Poderia ser cômico, como diz @jaqueconserta no Instagram:
Prejuízo, seu nome é homem! Mas piora…
A tática de pressionar homens para que processem as mulheres que buscam abortos não é apenas uma extensão dessa mentalidade patriarcal, mas também um reflexo da maneira como o direito ao aborto nos Estados Unidos tem sido progressivamente atacado desde a revogação de Roe v. Wade. Com essa movimentação, a sociedade se vê confrontada com uma pergunta difícil: até que ponto as decisões reprodutivas podem ser instrumentalizadas para servir a uma agenda política que busca recriar um sistema no qual o poder masculino sobre os corpos femininos seja centralizado? Ora, ora! Já tenho falado aos quatro ventos (da) 24/7 sobre o pacto narcísico masculinista da branquitude.

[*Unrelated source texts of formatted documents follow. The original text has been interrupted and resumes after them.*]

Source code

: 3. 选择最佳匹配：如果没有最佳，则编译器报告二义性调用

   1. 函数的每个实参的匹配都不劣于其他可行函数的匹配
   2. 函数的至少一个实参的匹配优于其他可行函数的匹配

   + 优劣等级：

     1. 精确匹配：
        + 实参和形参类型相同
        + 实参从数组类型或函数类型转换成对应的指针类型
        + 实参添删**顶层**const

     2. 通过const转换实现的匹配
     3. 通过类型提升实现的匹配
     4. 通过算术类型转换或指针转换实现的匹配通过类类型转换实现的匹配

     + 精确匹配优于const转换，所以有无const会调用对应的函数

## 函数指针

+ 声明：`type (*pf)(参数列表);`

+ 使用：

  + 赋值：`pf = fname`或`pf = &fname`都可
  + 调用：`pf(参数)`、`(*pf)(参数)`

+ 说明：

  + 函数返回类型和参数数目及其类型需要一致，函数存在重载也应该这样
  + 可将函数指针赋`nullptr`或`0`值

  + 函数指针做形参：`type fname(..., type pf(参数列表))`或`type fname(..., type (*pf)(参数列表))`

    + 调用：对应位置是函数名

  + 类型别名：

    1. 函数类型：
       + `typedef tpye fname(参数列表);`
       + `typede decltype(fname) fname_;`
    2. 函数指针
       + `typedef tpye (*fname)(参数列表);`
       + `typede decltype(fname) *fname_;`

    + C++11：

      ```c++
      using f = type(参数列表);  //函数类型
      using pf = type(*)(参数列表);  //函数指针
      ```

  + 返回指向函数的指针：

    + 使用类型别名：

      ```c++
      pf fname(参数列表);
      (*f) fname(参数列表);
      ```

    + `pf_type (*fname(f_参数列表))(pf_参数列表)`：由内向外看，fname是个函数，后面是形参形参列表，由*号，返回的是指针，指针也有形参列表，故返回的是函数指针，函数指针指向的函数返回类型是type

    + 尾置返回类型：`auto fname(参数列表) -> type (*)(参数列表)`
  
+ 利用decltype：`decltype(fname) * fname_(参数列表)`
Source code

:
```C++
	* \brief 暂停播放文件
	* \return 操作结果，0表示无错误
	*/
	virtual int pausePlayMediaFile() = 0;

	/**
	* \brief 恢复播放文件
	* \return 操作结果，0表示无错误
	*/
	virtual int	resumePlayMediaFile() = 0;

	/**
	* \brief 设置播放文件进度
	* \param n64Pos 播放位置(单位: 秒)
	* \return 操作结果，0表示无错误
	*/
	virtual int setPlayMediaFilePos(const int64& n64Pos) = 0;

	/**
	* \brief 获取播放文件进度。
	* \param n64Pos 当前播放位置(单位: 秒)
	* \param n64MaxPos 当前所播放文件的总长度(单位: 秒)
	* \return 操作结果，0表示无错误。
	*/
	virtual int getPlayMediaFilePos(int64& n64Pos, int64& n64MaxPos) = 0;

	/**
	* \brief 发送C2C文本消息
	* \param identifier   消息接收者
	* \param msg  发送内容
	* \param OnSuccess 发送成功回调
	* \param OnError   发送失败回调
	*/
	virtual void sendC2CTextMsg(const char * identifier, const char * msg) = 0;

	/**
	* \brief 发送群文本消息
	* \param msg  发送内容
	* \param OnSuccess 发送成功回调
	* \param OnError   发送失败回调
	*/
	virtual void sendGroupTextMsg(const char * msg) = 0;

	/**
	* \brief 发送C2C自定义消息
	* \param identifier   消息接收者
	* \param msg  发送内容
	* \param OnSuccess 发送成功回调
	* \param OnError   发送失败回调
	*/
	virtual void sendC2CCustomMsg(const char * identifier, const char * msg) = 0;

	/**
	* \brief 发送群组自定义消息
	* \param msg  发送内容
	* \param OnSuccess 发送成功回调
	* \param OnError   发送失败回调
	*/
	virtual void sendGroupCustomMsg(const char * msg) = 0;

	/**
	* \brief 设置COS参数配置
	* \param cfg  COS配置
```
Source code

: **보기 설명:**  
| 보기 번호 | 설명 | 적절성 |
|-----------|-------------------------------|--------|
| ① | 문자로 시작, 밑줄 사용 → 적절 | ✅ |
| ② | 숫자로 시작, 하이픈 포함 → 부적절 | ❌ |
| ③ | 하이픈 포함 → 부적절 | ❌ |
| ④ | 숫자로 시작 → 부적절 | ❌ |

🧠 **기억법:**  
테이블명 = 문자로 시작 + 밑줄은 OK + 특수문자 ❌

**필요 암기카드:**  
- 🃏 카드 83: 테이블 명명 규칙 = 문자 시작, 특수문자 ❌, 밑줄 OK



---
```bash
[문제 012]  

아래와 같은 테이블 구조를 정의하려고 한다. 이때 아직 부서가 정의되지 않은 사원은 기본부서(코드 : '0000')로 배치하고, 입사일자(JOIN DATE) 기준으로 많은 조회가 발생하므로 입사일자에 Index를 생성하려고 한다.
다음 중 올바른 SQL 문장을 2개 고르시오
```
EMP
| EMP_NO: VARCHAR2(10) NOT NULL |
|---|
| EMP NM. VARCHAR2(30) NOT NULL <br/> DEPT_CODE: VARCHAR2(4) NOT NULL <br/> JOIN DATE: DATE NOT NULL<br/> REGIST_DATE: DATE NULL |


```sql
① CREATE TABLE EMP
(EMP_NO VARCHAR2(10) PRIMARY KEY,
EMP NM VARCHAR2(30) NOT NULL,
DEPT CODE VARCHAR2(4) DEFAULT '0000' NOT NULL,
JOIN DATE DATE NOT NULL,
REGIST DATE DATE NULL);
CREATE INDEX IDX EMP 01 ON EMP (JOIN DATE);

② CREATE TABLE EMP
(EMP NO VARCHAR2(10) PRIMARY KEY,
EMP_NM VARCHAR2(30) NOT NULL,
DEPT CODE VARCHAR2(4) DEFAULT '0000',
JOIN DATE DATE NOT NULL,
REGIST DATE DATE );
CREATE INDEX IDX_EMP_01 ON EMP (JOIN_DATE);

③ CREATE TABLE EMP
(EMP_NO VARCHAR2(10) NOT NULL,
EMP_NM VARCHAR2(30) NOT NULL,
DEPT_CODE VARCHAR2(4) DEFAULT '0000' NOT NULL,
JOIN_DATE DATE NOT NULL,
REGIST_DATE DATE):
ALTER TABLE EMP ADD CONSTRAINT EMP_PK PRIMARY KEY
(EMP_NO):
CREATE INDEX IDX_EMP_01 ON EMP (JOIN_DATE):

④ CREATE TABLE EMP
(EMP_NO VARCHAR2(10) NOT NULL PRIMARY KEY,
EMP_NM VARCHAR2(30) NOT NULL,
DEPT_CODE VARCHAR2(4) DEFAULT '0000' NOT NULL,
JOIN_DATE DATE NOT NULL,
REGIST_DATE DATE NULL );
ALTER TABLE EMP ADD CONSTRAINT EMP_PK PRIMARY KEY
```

O modelo dessa masculinidade segue a receita a séculos: Performe o que não é e aja como se fosse, estruture seu círculo e se tudo der certo, case-se com sua “inspiração” e depois de anos de patrimônio construído, lembre-se, não podemos comer a “mamãe”! Troque a velha inspiração por uma “novinha”…
O Clube do Bolinha, nunca esteve tão em alta e ainda ganha a força do (ainda jovem com cara de bonzinho) Marck Zuckerberg e a representação social do homem nas mídias.
O que não fazem uns bilhões em uma conta, não!?
Enquanto o debate sobre o aborto se intensifica, as mulheres, mais uma vez, se veem no centro de uma batalha legal, ideológica, moral e social onde sua autonomia e dignidade são constantemente questionadas. As campanhas de recrutar homens para processar as mulheres pelo aborto são apenas um capítulo de uma história maior, onde a luta pelo controle do corpo feminino continua a ser uma das questões mais divisivas e polarizadoras da política contemporânea.
* Este é um artigo de opinião, de responsabilidade do autor, e não reflete a opinião do Brasil 247.